Zdaniem Macrona wciąż brakuje wystarczającej jasności w kwestii spełnienia trzech warunków, które Francja uznaje za niezbędne do zaakceptowania umowy. Od miesięcy Paryż wywiera presję na Komisję Europejską w Brukseli, domagając się przesunięcia formalnego przyjęcia porozumienia co najmniej na 2026 r. Francuskie stanowisko wynika przede wszystkim z obaw o przyszłość krajowego sektora rolnego, który mógłby nie sprostać konkurencji ze strony tańszych produktów z Ameryki Południowej.
Włochy zajmują wyczekujące stanowisko
W narastającym sporze szczególnego znaczenia nabrało stanowisko Włoch, które mogą przesądzić o dalszych losach całej umowy. Włoska premier Giorgia Meloni stwierdziła w środę, że podpisanie traktatu w najbliższych dniach byłoby przedwczesne. Jak zaznaczyła, część zapisów dotyczących sektora rolnego nie została jeszcze ostatecznie dopracowana i wymaga dodatkowego czasu na negocjacje.
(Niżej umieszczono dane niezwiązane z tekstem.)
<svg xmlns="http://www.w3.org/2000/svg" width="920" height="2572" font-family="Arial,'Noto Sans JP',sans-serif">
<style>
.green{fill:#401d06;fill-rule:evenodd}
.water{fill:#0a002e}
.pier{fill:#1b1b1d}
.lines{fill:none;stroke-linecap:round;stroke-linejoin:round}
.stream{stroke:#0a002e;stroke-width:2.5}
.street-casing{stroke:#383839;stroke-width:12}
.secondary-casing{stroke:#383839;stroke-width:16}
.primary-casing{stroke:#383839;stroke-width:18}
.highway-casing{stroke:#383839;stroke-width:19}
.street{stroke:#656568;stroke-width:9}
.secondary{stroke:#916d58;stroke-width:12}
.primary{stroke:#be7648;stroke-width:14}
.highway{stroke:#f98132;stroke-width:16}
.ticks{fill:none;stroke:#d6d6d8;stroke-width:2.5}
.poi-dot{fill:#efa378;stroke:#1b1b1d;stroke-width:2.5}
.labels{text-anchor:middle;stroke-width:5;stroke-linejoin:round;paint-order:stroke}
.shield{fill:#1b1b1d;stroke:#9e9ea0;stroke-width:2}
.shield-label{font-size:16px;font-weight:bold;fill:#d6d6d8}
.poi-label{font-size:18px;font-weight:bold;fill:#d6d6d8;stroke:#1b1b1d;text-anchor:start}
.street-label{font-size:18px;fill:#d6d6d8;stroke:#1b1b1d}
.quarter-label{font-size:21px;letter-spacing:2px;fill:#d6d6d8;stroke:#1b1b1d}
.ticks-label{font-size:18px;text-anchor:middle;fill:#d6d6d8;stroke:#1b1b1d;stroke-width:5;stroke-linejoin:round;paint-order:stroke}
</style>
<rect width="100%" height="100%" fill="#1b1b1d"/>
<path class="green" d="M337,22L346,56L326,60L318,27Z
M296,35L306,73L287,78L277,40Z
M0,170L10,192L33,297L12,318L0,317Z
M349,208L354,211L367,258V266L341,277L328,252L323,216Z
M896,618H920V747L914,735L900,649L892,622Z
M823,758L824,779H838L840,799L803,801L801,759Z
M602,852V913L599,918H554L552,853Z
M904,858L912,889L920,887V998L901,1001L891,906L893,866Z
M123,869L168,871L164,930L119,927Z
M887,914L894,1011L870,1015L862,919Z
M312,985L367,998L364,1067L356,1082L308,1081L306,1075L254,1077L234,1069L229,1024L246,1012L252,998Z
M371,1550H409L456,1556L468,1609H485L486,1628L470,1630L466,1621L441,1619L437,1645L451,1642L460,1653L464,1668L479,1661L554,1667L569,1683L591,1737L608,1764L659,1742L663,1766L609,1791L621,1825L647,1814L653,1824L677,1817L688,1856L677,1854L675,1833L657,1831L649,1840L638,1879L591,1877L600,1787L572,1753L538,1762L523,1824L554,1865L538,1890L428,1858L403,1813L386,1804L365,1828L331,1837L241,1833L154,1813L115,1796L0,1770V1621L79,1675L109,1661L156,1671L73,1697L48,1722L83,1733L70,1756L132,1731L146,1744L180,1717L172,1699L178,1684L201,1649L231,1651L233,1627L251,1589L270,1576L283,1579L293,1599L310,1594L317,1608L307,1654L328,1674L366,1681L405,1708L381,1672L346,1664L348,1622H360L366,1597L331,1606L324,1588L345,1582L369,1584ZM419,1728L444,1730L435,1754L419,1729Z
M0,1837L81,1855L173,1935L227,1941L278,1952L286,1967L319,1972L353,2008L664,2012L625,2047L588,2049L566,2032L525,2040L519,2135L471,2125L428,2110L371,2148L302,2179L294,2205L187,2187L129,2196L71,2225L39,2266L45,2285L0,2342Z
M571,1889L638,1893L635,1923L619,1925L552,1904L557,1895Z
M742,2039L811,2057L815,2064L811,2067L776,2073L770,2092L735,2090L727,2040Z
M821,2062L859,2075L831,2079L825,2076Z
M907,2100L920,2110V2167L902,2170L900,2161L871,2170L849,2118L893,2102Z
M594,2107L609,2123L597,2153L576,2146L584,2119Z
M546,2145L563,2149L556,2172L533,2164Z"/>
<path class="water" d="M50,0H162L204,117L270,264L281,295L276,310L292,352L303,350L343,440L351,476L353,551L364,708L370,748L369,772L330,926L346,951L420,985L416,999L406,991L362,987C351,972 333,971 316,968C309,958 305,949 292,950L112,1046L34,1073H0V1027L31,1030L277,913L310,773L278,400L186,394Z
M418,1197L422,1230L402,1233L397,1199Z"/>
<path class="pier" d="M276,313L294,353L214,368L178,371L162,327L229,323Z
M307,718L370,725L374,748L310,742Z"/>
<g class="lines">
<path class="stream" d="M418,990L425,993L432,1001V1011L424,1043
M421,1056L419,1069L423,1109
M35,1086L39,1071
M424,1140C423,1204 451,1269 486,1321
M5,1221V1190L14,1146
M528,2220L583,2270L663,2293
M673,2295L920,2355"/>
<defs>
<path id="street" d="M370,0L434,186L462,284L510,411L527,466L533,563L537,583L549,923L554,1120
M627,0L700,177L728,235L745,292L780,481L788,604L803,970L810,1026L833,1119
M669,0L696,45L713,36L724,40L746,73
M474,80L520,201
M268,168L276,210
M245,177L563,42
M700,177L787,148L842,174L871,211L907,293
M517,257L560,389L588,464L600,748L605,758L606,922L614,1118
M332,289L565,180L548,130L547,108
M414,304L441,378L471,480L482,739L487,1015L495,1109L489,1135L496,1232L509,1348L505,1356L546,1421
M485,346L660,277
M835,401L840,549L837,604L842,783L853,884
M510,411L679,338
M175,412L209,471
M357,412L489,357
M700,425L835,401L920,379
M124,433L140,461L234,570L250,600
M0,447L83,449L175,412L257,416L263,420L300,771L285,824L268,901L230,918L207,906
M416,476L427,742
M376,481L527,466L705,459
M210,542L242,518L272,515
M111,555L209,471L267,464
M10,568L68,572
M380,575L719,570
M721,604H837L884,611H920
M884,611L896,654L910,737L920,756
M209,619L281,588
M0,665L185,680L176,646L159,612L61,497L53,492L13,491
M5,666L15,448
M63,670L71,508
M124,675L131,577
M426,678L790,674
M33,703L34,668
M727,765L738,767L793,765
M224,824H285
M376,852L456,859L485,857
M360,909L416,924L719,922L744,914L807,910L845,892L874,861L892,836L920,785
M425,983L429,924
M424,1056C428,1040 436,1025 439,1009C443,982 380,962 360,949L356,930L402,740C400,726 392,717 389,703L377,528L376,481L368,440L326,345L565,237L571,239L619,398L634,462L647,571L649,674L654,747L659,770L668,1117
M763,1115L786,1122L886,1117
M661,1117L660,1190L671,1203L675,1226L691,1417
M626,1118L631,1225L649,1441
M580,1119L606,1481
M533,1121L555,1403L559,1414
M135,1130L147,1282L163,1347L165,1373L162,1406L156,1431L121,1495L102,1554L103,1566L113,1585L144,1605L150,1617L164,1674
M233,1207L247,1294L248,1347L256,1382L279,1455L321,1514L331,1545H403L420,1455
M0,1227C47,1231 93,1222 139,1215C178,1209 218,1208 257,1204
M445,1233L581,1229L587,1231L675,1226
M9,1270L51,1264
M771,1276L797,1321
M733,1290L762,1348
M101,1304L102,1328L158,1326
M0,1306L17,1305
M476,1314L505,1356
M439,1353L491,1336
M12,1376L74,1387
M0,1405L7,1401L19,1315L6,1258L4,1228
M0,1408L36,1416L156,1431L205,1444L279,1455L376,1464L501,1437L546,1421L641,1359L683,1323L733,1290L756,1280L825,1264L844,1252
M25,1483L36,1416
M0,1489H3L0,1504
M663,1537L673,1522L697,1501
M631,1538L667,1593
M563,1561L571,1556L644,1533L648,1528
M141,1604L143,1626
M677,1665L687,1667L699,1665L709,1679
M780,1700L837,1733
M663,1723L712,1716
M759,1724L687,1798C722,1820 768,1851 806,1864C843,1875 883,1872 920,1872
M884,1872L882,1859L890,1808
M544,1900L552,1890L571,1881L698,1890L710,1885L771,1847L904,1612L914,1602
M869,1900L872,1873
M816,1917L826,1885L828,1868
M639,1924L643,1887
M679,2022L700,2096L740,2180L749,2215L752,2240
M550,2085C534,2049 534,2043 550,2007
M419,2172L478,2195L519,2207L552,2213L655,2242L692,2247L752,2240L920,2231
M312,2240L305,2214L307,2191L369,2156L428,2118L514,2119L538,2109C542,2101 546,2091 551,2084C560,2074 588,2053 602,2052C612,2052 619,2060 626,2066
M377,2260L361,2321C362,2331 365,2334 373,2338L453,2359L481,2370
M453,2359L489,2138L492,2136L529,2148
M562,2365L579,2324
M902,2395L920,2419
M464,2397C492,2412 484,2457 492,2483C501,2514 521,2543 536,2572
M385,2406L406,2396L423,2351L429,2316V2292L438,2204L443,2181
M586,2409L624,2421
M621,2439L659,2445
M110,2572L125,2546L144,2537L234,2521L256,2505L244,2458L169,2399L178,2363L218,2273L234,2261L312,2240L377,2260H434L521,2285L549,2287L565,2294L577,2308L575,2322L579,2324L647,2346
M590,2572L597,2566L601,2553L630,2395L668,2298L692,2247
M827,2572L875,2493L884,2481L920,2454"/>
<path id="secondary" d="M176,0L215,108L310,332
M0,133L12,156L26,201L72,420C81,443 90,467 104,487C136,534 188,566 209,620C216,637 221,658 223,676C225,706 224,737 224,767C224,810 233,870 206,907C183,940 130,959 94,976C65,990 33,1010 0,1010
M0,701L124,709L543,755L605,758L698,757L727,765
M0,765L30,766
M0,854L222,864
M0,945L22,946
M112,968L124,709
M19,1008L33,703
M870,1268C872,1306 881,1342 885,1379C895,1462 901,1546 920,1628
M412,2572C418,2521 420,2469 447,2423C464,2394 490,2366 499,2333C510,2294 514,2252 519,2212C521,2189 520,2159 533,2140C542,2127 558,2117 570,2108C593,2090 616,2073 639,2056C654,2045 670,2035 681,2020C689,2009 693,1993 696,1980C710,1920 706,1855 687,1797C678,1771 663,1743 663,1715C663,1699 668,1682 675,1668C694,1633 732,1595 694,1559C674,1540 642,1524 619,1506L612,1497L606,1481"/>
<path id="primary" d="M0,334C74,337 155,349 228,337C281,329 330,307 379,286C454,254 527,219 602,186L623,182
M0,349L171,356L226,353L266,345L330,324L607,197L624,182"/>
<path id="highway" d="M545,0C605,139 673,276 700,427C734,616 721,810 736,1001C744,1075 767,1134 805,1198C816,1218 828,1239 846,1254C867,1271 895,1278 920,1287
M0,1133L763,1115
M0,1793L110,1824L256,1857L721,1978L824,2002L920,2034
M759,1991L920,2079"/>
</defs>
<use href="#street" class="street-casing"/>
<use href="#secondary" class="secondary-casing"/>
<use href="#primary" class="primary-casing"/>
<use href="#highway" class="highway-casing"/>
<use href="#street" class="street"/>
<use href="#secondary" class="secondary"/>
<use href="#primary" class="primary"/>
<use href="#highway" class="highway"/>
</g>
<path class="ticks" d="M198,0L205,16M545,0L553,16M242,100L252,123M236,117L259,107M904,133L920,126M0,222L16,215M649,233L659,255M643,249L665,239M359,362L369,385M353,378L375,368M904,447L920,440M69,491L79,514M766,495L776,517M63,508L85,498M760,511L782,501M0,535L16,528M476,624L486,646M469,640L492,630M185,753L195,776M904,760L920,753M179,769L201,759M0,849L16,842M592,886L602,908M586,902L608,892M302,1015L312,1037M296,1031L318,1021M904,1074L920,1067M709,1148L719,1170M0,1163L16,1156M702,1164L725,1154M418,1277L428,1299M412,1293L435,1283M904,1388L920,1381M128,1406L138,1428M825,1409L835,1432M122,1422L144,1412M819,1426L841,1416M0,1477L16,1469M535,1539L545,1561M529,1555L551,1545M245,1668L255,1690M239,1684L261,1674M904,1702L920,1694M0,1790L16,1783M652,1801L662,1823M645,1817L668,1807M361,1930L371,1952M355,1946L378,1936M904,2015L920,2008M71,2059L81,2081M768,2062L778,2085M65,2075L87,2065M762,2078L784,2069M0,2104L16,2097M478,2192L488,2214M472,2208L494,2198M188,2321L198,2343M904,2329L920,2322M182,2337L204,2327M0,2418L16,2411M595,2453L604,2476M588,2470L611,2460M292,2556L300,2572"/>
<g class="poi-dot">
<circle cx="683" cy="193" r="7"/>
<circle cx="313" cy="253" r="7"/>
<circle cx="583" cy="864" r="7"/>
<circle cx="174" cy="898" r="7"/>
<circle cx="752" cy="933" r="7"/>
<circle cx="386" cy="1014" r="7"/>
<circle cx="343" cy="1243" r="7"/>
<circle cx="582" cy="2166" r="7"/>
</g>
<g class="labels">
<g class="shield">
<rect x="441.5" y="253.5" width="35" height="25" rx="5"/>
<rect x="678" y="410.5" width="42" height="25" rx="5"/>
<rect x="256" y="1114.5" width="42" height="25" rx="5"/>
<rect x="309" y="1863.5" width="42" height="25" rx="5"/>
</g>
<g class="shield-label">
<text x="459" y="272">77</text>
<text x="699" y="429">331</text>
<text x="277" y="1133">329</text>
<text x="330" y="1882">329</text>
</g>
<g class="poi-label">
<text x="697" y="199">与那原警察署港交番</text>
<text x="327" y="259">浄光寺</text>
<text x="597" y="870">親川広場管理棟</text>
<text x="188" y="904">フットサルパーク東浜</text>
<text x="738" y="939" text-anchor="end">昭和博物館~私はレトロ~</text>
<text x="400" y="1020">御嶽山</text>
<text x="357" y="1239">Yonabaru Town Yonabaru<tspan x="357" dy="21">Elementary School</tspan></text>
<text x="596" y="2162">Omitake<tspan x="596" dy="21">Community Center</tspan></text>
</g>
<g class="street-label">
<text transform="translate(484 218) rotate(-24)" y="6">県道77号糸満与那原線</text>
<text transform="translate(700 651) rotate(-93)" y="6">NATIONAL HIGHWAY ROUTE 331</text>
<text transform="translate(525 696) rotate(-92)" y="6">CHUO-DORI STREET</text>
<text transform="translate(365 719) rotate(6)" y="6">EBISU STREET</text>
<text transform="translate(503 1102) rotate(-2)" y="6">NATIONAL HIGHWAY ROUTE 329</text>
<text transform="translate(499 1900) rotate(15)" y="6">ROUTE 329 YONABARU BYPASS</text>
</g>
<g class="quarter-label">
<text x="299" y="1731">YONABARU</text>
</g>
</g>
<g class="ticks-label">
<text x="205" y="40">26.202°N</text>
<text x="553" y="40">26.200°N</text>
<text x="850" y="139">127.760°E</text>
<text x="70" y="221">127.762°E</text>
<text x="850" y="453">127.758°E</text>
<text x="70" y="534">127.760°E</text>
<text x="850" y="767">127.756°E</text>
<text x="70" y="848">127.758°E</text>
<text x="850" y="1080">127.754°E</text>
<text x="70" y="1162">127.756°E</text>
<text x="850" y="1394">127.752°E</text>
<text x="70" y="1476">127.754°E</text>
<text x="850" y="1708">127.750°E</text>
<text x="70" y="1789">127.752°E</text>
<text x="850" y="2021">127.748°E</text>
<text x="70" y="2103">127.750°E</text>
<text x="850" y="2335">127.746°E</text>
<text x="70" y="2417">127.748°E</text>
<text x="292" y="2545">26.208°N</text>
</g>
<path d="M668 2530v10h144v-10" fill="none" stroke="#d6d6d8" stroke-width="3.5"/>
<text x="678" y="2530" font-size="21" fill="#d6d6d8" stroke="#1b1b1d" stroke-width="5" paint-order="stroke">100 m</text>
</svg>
Postawa Rzymu ma kluczowe znaczenie, ponieważ Włochy, jako jedna z największych gospodarek Unii Europejskiej i ważny producent rolny, dysponują istotnym głosem w procesie decyzyjnym. Wspólny front francusko-włoski mógłby skutecznie zablokować lub co najmniej opóźnić wejście umowy w życie.
Największa strefa wolnego handlu na świecie
Negocjowana od ponad dwudziestu lat umowa między Unią Europejską a blokiem Mercosur, obejmującym Brazylię, Argentynę, Urugwaj i Paragwaj, miałaby stworzyć największą strefę wolnego handlu na świecie. Dla europejskiego przemysłu oznaczałoby to ułatwiony eksport samochodów, maszyn, win oraz wyrobów spirytusowych na rynki Ameryki Południowej.
W zamian państwa Mercosur uzyskałyby łatwiejszy dostęp do rynku unijnego ze swoimi produktami rolnymi, takimi jak wołowina, cukier, ryż, miód czy soja. To właśnie ta perspektywa budzi największe obawy wśród europejskich rolników, zwłaszcza we Francji, gdzie sektor rolny tradycyjnie cieszy się silnym wsparciem politycznym i pozostaje istotnym czynnikiem wyborczym.
Negocjacje z Radą Europejską dotyczące ostatecznego kształtu przepisów rozpoczęły się w środę 17 grudnia 2025 r., jednak wobec rosnącego oporu ze strony kluczowych państw członkowskich perspektywa szybkiego sfinalizowania umowy wydaje się coraz mniej realna.